| ENTRIES PROVIDED |

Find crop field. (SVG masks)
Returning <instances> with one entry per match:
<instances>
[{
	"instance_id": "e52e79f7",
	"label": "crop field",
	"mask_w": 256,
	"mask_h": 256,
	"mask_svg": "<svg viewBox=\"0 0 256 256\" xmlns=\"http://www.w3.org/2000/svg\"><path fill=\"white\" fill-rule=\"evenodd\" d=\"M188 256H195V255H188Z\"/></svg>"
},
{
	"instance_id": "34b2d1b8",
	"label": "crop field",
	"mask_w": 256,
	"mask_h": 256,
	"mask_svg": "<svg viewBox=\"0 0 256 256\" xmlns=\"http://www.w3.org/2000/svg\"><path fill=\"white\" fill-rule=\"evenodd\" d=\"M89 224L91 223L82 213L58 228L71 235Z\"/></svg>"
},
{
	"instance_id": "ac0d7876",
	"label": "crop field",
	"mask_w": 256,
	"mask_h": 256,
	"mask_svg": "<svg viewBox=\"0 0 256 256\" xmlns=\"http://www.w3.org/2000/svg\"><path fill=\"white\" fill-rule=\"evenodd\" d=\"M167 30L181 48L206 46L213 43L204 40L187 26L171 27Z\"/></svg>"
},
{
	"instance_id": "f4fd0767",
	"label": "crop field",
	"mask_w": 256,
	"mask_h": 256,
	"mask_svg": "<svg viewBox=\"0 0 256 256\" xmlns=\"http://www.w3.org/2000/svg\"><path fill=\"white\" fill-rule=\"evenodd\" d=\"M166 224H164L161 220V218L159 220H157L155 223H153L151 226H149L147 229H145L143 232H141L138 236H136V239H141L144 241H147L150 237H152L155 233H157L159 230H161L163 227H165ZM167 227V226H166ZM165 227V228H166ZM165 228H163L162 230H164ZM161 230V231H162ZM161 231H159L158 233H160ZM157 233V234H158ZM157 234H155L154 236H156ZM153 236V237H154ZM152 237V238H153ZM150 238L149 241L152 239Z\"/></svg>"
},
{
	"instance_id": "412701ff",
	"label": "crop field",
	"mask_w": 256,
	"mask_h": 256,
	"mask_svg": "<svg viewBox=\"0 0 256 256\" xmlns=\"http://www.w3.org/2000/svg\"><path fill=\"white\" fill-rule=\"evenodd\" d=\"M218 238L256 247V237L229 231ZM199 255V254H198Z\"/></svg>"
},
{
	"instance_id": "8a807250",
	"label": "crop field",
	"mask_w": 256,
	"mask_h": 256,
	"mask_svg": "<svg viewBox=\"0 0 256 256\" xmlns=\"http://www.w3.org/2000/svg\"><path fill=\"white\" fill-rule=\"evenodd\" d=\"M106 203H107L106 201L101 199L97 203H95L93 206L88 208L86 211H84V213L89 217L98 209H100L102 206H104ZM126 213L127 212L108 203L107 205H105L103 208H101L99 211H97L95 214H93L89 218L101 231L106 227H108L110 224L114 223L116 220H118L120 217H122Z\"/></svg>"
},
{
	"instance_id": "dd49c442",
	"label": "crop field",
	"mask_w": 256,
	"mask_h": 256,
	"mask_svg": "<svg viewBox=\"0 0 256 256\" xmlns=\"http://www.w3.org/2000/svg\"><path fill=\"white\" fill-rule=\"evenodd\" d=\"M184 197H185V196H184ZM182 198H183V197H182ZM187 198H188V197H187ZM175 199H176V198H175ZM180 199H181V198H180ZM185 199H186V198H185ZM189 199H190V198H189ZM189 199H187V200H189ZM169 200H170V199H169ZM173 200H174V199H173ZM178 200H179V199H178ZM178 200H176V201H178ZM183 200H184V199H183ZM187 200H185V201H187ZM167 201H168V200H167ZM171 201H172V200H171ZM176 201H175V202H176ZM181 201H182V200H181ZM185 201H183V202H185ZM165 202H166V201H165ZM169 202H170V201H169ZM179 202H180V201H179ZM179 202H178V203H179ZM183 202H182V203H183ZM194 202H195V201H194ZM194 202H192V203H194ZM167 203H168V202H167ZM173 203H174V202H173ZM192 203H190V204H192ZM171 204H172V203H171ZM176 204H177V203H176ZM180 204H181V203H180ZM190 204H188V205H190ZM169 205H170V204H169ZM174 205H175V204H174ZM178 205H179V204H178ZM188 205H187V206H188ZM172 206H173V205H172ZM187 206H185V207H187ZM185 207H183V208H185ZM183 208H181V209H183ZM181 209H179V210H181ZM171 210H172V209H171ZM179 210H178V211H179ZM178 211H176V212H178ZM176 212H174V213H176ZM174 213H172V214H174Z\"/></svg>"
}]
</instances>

| EXERCISE |
Output all of the data above without any alteration.

| OUTPUT OF THE TASK |
Find crop field. (SVG masks)
Returning <instances> with one entry per match:
<instances>
[{
	"instance_id": "e52e79f7",
	"label": "crop field",
	"mask_w": 256,
	"mask_h": 256,
	"mask_svg": "<svg viewBox=\"0 0 256 256\" xmlns=\"http://www.w3.org/2000/svg\"><path fill=\"white\" fill-rule=\"evenodd\" d=\"M188 256H195V255H188Z\"/></svg>"
},
{
	"instance_id": "34b2d1b8",
	"label": "crop field",
	"mask_w": 256,
	"mask_h": 256,
	"mask_svg": "<svg viewBox=\"0 0 256 256\" xmlns=\"http://www.w3.org/2000/svg\"><path fill=\"white\" fill-rule=\"evenodd\" d=\"M89 224L91 223L82 213L58 228L71 235Z\"/></svg>"
},
{
	"instance_id": "ac0d7876",
	"label": "crop field",
	"mask_w": 256,
	"mask_h": 256,
	"mask_svg": "<svg viewBox=\"0 0 256 256\" xmlns=\"http://www.w3.org/2000/svg\"><path fill=\"white\" fill-rule=\"evenodd\" d=\"M167 30L181 48L206 46L213 43L204 40L187 26L171 27Z\"/></svg>"
},
{
	"instance_id": "f4fd0767",
	"label": "crop field",
	"mask_w": 256,
	"mask_h": 256,
	"mask_svg": "<svg viewBox=\"0 0 256 256\" xmlns=\"http://www.w3.org/2000/svg\"><path fill=\"white\" fill-rule=\"evenodd\" d=\"M166 224H164L161 220V218L159 220H157L155 223H153L151 226H149L147 229H145L143 232H141L138 236H136V239H141L144 241H147L150 237H152L155 233H157L159 230H161L163 227H165ZM167 227V226H166ZM165 227V228H166ZM165 228H163L162 230H164ZM161 230V231H162ZM161 231H159L158 233H160ZM157 233V234H158ZM157 234H155L154 236H156ZM153 236V237H154ZM152 237V238H153ZM150 238L149 241L152 239Z\"/></svg>"
},
{
	"instance_id": "412701ff",
	"label": "crop field",
	"mask_w": 256,
	"mask_h": 256,
	"mask_svg": "<svg viewBox=\"0 0 256 256\" xmlns=\"http://www.w3.org/2000/svg\"><path fill=\"white\" fill-rule=\"evenodd\" d=\"M218 238L256 247V237L229 231ZM199 255V254H198Z\"/></svg>"
},
{
	"instance_id": "8a807250",
	"label": "crop field",
	"mask_w": 256,
	"mask_h": 256,
	"mask_svg": "<svg viewBox=\"0 0 256 256\" xmlns=\"http://www.w3.org/2000/svg\"><path fill=\"white\" fill-rule=\"evenodd\" d=\"M106 203H107L106 201L101 199L97 203H95L93 206L88 208L86 211H84V213L89 217L98 209H100L102 206H104ZM126 213L127 212L108 203L107 205H105L103 208H101L99 211H97L95 214H93L89 218L101 231L106 227H108L110 224L114 223L116 220H118L120 217H122Z\"/></svg>"
},
{
	"instance_id": "dd49c442",
	"label": "crop field",
	"mask_w": 256,
	"mask_h": 256,
	"mask_svg": "<svg viewBox=\"0 0 256 256\" xmlns=\"http://www.w3.org/2000/svg\"><path fill=\"white\" fill-rule=\"evenodd\" d=\"M184 197H185V196H184ZM182 198H183V197H182ZM187 198H188V197H187ZM175 199H176V198H175ZM180 199H181V198H180ZM185 199H186V198H185ZM189 199H190V198H189ZM189 199H187V200H189ZM169 200H170V199H169ZM173 200H174V199H173ZM178 200H179V199H178ZM178 200H176V201H178ZM183 200H184V199H183ZM187 200H185V201H187ZM167 201H168V200H167ZM171 201H172V200H171ZM176 201H175V202H176ZM181 201H182V200H181ZM185 201H183V202H185ZM165 202H166V201H165ZM169 202H170V201H169ZM179 202H180V201H179ZM179 202H178V203H179ZM183 202H182V203H183ZM194 202H195V201H194ZM194 202H192V203H194ZM167 203H168V202H167ZM173 203H174V202H173ZM192 203H190V204H192ZM171 204H172V203H171ZM176 204H177V203H176ZM180 204H181V203H180ZM190 204H188V205H190ZM169 205H170V204H169ZM174 205H175V204H174ZM178 205H179V204H178ZM188 205H187V206H188ZM172 206H173V205H172ZM187 206H185V207H187ZM185 207H183V208H185ZM183 208H181V209H183ZM181 209H179V210H181ZM171 210H172V209H171ZM179 210H178V211H179ZM178 211H176V212H178ZM176 212H174V213H176ZM174 213H172V214H174Z\"/></svg>"
}]
</instances>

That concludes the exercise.